[Supplied text]
^^^^^^^^

Example Report Snippet

# ML Experiment Report: california_housing

## Executive Summary

This report summarizes an automated ML experiment session on the California Housing dataset for regression. A total of 20 experiments were conducted (18 successful), optimizing for RMSE. The best performing model was xgboost_tuned_regularization with RMSE = 0.1289. This represents an 82.4% improvement over the baseline LinearRegression model.

^^^^^^^^

[Exercises to complete]
A - Quote the ML experiment report word for word, beginning at "Example Report Snippet" and ending after "baseline LinearRegression model.".
B - Answer these questions about the ML experiment report:
(i) What dataset does the report cover?
(ii) How many of the experiments succeeded?
(iii) What RMSE did the best performing model reach?

[Records contained in a dataset]
^^^^^^^^

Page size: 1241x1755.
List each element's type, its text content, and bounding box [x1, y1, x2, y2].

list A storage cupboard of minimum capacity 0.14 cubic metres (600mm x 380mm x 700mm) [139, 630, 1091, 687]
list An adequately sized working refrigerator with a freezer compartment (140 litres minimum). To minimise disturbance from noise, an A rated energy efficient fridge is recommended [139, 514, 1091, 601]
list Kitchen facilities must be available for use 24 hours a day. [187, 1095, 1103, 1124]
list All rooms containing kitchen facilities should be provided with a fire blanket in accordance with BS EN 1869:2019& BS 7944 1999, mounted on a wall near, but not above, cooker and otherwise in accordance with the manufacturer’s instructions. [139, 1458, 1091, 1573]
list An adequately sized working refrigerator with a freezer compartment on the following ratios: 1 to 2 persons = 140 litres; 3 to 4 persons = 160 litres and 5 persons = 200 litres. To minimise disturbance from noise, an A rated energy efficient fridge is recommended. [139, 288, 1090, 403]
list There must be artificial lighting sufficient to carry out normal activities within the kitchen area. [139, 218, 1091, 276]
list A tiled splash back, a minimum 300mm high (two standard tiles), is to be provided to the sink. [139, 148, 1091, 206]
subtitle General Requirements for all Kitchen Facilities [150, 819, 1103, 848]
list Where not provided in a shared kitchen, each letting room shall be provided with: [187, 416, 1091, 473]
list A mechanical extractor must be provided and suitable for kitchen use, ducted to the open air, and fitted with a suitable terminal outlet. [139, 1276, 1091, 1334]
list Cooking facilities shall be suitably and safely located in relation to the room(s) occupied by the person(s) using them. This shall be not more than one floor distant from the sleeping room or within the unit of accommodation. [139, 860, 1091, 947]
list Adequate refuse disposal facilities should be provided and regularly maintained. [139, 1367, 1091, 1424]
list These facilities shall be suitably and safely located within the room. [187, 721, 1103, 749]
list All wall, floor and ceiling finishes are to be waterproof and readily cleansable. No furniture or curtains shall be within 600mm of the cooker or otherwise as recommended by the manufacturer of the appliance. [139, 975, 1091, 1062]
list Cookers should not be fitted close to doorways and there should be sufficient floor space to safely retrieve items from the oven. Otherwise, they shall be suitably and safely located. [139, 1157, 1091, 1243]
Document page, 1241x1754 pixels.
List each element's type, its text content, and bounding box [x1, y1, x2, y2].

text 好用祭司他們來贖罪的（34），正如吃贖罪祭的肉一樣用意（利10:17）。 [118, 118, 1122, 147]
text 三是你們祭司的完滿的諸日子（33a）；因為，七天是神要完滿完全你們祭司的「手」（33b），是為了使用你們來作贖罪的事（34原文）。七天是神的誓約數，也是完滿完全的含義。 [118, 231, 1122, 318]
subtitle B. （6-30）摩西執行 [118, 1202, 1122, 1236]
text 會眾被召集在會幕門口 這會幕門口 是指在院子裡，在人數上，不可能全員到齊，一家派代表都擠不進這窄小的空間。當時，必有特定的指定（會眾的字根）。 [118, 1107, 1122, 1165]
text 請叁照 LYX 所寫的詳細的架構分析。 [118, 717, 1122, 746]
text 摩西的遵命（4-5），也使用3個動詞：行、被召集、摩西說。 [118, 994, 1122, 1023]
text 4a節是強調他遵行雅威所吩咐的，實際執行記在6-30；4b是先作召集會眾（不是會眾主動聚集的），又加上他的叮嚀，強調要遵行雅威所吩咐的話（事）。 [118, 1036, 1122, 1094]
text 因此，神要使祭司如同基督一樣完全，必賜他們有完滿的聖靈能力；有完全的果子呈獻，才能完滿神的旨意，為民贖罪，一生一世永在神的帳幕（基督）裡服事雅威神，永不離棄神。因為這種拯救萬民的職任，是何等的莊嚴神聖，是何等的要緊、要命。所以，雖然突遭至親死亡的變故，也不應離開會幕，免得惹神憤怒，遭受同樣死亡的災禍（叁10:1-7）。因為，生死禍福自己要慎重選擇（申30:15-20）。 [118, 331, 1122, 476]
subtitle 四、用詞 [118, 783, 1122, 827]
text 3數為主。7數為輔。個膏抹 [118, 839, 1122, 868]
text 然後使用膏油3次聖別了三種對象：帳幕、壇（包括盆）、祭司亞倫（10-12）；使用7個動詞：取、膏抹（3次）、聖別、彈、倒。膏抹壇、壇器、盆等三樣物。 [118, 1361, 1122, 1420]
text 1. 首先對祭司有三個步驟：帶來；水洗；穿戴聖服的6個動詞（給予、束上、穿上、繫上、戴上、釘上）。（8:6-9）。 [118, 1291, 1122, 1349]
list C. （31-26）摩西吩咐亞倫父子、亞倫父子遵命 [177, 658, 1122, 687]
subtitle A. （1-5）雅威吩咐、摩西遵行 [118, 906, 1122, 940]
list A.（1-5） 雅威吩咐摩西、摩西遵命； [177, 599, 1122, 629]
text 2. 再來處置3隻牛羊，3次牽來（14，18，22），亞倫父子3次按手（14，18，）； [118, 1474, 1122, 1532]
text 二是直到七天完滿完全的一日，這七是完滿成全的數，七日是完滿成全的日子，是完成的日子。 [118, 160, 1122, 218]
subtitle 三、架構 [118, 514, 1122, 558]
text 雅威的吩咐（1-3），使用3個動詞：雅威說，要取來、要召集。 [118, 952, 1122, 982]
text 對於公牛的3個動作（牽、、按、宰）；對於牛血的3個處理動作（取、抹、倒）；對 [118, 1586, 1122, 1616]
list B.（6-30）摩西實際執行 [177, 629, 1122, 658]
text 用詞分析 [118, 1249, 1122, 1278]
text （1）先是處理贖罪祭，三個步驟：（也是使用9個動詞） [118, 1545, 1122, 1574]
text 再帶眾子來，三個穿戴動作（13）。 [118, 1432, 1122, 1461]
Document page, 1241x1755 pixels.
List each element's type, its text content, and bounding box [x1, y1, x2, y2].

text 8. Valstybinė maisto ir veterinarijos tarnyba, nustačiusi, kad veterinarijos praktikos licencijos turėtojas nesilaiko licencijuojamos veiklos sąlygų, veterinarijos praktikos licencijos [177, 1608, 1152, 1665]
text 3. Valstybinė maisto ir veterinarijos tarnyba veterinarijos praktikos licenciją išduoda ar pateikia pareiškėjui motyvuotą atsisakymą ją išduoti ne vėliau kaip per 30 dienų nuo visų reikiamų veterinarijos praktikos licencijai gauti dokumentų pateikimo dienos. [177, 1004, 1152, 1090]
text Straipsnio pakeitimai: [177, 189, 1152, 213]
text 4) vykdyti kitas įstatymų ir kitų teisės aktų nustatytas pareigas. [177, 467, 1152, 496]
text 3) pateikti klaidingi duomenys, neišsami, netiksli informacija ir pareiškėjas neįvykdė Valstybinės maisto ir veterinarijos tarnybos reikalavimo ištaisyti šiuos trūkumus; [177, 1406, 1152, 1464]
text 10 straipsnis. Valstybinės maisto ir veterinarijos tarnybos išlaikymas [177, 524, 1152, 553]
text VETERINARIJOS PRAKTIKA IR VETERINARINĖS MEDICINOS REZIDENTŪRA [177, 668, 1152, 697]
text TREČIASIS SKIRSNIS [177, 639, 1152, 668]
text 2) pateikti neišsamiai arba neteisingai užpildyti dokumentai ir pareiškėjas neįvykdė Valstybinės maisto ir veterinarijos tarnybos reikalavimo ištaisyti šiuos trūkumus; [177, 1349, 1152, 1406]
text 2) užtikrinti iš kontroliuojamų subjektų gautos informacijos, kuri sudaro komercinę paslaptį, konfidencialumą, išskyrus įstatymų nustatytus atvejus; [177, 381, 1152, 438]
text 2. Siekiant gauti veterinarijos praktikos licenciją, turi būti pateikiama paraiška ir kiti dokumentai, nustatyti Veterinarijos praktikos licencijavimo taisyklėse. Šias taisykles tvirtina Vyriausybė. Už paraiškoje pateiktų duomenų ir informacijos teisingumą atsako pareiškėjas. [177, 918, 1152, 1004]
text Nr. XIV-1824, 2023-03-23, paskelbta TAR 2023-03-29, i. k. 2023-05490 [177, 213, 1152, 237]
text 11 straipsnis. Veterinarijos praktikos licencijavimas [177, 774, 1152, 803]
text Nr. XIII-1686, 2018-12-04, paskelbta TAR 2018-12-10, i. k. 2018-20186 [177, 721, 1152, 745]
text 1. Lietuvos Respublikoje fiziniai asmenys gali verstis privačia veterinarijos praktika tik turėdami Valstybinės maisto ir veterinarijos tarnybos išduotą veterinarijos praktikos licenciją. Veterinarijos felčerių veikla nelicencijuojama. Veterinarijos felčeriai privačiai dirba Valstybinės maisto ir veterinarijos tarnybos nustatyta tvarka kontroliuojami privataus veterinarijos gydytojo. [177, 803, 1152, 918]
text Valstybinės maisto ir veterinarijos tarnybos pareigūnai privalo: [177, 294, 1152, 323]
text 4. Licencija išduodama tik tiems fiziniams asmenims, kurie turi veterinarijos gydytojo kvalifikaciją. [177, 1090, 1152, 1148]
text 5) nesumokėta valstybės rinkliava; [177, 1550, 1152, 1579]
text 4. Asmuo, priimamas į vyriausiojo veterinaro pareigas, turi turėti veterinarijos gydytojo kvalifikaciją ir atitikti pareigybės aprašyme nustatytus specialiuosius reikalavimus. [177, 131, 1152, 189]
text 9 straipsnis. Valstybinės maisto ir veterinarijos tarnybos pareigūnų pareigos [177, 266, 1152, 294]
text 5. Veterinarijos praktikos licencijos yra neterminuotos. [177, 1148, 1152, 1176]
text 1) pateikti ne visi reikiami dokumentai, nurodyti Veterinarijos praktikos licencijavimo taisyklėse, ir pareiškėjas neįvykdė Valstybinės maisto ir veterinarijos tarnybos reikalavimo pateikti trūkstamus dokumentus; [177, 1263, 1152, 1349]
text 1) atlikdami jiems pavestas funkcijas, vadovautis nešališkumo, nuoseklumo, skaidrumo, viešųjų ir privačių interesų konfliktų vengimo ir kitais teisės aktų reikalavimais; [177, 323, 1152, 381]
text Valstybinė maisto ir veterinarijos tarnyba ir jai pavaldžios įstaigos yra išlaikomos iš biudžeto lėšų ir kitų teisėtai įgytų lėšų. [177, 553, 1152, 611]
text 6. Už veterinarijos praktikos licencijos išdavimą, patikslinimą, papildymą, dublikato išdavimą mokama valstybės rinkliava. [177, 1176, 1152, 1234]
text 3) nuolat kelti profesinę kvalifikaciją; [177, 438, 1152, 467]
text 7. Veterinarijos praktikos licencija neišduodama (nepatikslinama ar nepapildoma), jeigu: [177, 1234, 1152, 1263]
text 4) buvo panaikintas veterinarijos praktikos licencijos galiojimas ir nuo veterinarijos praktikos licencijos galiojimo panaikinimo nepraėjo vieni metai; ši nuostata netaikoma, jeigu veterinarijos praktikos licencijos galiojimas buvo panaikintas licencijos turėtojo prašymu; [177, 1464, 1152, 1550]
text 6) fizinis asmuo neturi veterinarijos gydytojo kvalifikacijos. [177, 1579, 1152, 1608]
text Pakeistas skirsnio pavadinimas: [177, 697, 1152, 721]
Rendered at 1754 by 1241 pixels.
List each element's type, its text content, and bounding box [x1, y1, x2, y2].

^^^^^^^^

[Solutions per task]
A -
Example Report Snippet

# ML Experiment Report: california_housing

## Executive Summary

This report summarizes an automated ML experiment session on the California Housing dataset for regression. A total of 20 experiments were conducted (18 successful), optimizing for RMSE. The best performing model was xgboost_tuned_regularization with RMSE = 0.1289. This represents an 82.4% improvement over the baseline LinearRegression model.

B -
(i) california_housing (the California Housing dataset)
(ii) 18 of the 20
(iii) 0.1289